Hinzu kommen „moderne“ Formen des Begräbnisses, zum Beispiel die sogenannten Baumbestattung, wo die Asche an die Wurzel eines neuen oder älteren Baumes gestreut wird. Und natürlich gibt es noch viel mehr Varianten. Vor einiger Zeit erregte ein Prozess in Deutschland Aufsehen, wo eine Frau wollte, dass die Asche ihres Vaters zu einem Edelstein gemacht würde.

Welche Art des Begräbnisses lernen wir in der Bibel?

Bei all diesen Angeboten: Was kommt für einen Christen in Frage? Die Antwort ist sehr leicht zu geben. Denn wir finden in der Schrift, wenn es um gläubige Menschen gibt, nur eine „Variante“: die des Begräbnisses.

Der Herr Jesus wurde begraben! „Dorthin nun, wegen des Rüsttags der Juden, weil die Gruft nahe war, legten sie Jesus“ (Johannes, Kapitel 19, Vers 32).

„Seine Jünger [die von Johannes dem Täufer] kamen herzu, hoben den Leichnam auf und begruben ihn“ (Matthäus, Kapitel 14, Vers 12).

„Gottesfürchtige Männer aber bestatteten Stephanus“ (Apostelgeschichte, Kapitel 8, Vers 2).

David wurde begraben (Apostelgeschichte, Kapitel 2, Vers 29), sogar der reiche Mann in der gleichnishaften Erzählung wurde begraben (Lukas, Kapitel 16, Vers 22). Und so könnte man fortfahren.

Vielleicht denkt jemand: Ok – wir finden viele Begräbnisse in der Schrift.
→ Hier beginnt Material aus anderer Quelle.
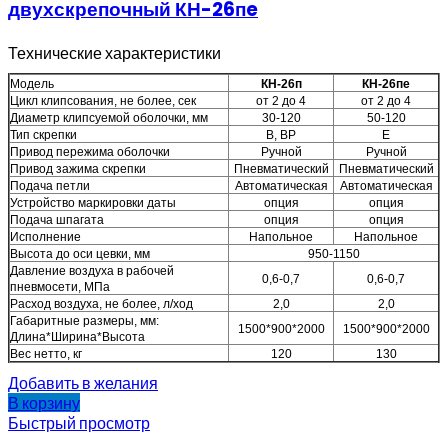
двухскрепочный КН-26пe
Технические характеристики
Модель
КН-26п
КН-26пе
Цикл клипсования, не более, сек
от 2 до 4
от 2 до 4
Диаметр клипсуемой оболочки, мм
30-120
50-120
Тип скрепки
В, ВР
Е
Привод пережима оболочки
Ручной
Ручной
Привод зажима скрепки
Пневматический
Пневматический
Подача петли
Автоматическая
Автоматическая
Устройство маркировки даты
опция
опция
Подача шпагата
опция
опция
Исполнение
Напольное
Напольное
Высота до оси цевки, мм
950-1150
Давление воздуха в рабочей
0,6-0,7
0,6-0,7
пневмосети, МПа
Расход воздуха, не более, л/ход
2,0
2,0
Габаритные размеры, мм:
1500*900*2000
1500*900*2000
Длина*Ширина*Высота
Вес нетто, кг
120
130
Добавить в желания
В корзину
Быстрый просмотр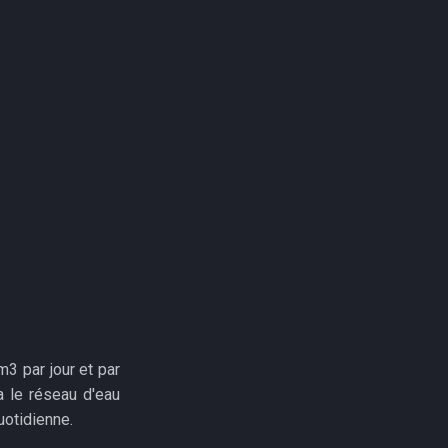
 m3 par jour et par
a le réseau d'eau
uotidienne.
Aber warum geht es nicht anders?

3 Gründe für ein „klassisches“ Begräbnis

a) Wenn die Bibel so viele Beispiele von Begräbnissen liefert und kein einziges von einer Einäscherung [übrigens auch nicht, wenn von einem großen Brand die Rede ist zum Beispiel bei Asa, wo nicht sein Leichnam verbrannt wurde, sondern ein Brand anlässlich seines Todes veranstaltet wurde; auch Saul wurde nicht komplett verbrannt, sondern seine Gebeine wurden begraben], dürfte das wohl nicht grundlos sein!
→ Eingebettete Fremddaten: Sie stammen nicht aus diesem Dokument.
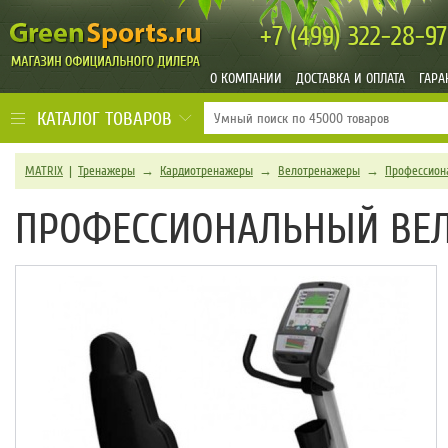
+7 (499)
322-28-97
О КОМПАНИИ
ДОСТАВКА И ОПЛАТА
ГАРА
КАТАЛОГ ТОВАРОВ
MATRIX
|
Тренажеры
→
Кардиотренажеры
→
Велотренажеры
→
Профессион
ПРОФЕССИОНАЛЬНЫЙ ВЕЛ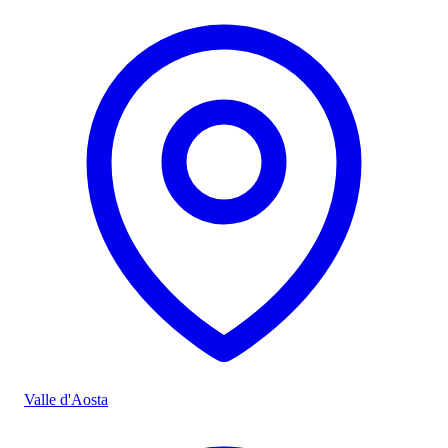
Valle d'Aosta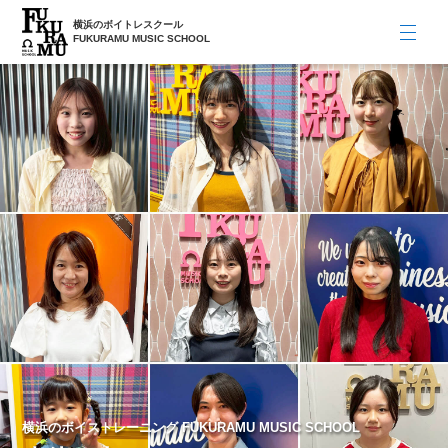
横浜のボイトレスクール
FUKURAMU MUSIC SCHOOL
横浜のボイストレーニング FUKURAMU MUSIC SCHOOL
b) Die Bibel sagt deutlich, dass der Mensch zum Staub zurückkehrt (1. Mose, Kapitel 3, Vers 19) – nicht zur Asche.

c) In 1. Korinther, Kapitel 15, Verse 42 und 44 heißt es: „Es wird gesät in Verwesung, es wird auferweckt in Unverweslichkeit ... es wird gesät ein natürlicher Leib, es wird auferweckt ein geistiger Leib.“ Das zeigt noch einmal deutlich: Gott bestimmt das Begräbnis des Leichnams, der bei uns Menschen im Gegensatz zu dem von Christus verwest, als den richtigen und Gott wohlgefälligen Weg. Daran wollen wir festhalten.